Barriers to Health Care Access
Any change in the law that confuses or negates existing agreements between non-married couples—gay or straight—can cause a disruption in the lives of the men, women and children who are in these relationships. Thus, Amendment One has the potential to:
- prevent courts from enforcing private agreements between unmarried couples
- interfere with child custody and visitation rights
- invalidate domestic partnership benefits offered by local municipalities
- prevent courts from enforcing private employer benefits to the partners and children of an employee
The wording of Amendment One as approved by the North Carolina legislature states that the amendment "does not prohibit a private party from entering into contracts with another private party; nor does this section prohibit courts from adjudicating the rights of private parties pursuant to such contracts." However, legal scholars question the effectiveness of such wording. Professors Maxine Eichner, Barbara Fedders and Holning Lau at the University of North Carolina School of Law have suggested the language is "problematically vague ... and untested."
And while Amendment One would not prohibit a private employer or insurance company from providing domestic partnership benefits, business experts worry that the very existence of a marriage amendment could keep businesses that do offer such benefits from wanting to establish locations in North Carolina.
What this tells me is that there is a strong chance of unpredictability in parental rights and family benefits if Amendment One is passed. If ultimate protection isn't ensured for North Carolina families of all makeups, many of our state's children and adults may experience an unnecessary lack of medical coverage.
Domestic Violence Laws in Jeopardy
Currently, domestic violence laws apply to North Carolina citizens of any sexual orientation, regardless of marital status. This includes people who are in common law marriages. By imposing a narrow definition of marriage, Amendment One may inadvertently remove protections from citizens who will not fall within the strict legal parameters of the amendment. These concerns are not unfounded.
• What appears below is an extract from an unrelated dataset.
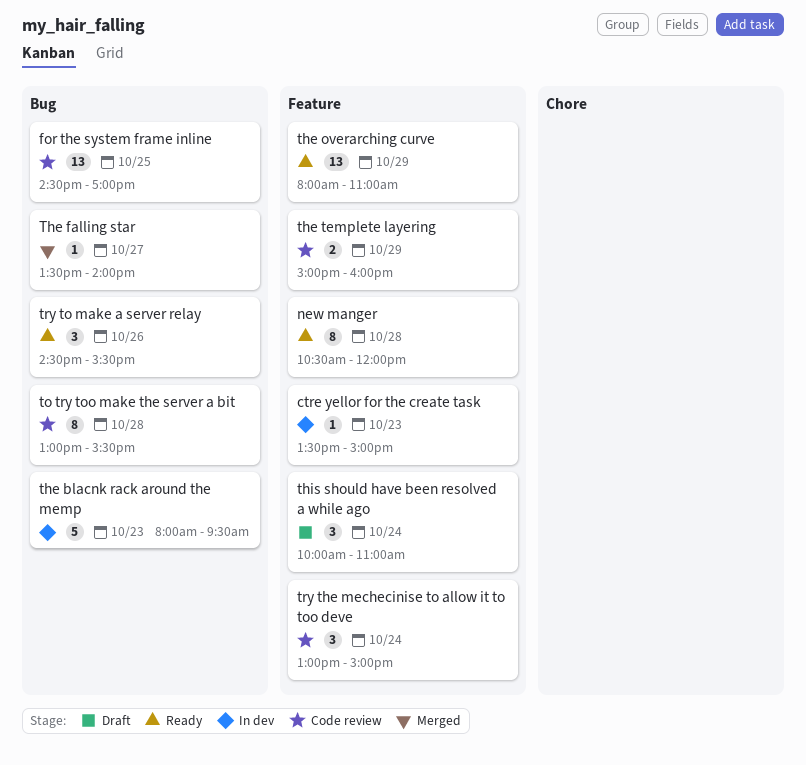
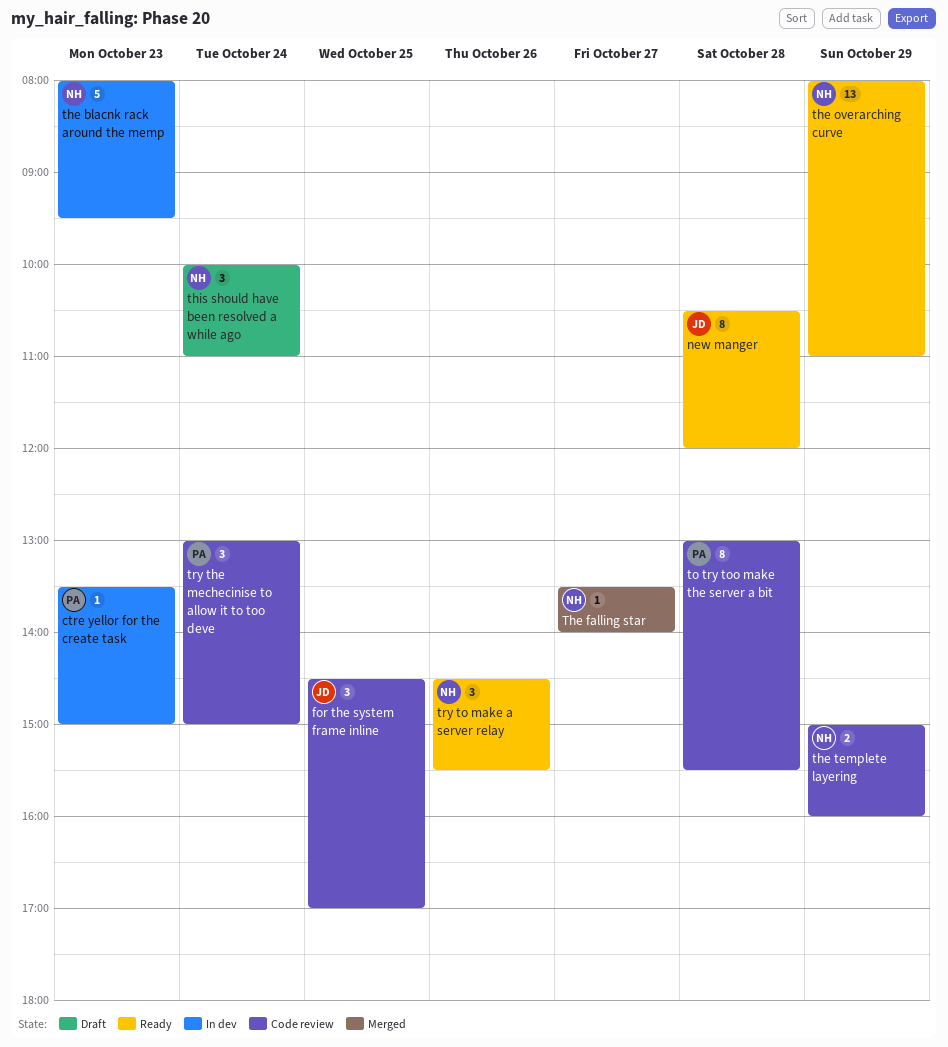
for the system frame inline, estimate: 13 -> 3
In 2004, the voters of Ohio passed a similar, albeit less restrictive, amendment to their state constitution. As a result, numerous trial courts—and two appellate courts—in Ohio found that the state's domestic violence laws had become unconstitutional when applied to unmarried couples, whether gay or straight.
Fortunately, Ohio's Supreme Court later overturned those rulings. But for a full three years, batterers avoided prosecution, and the lives of many domestic violence victims were in limbo.
In North Carolina, such an Amendment could undo much of the progress our state legislature has made in holding batterers fully accountable. We cannot risk creating an environment where unmarried domestic violence victims would be unable to enforce protective orders, and domestic violence perpetrators would receive misdemeanor, rather than felony, convictions.
Should Amendment One pass, it will be difficult for legislators to later adjust the amendment for any problems that arise. The General Assembly cannot change constitutional amendments in the same way it can statutes.
It is important to remember that North Carolina already has a law that limits marriage to opposite-sex couples. This constitutional amendment is an unnecessary proposal which I believe will result in detrimental health consequences for many citizens in our state.
You can see why I'm concerned about Amendment One. If you, too, are concerned about the impact of this amendment, you should vote against Amendment One on Tuesday May 8th.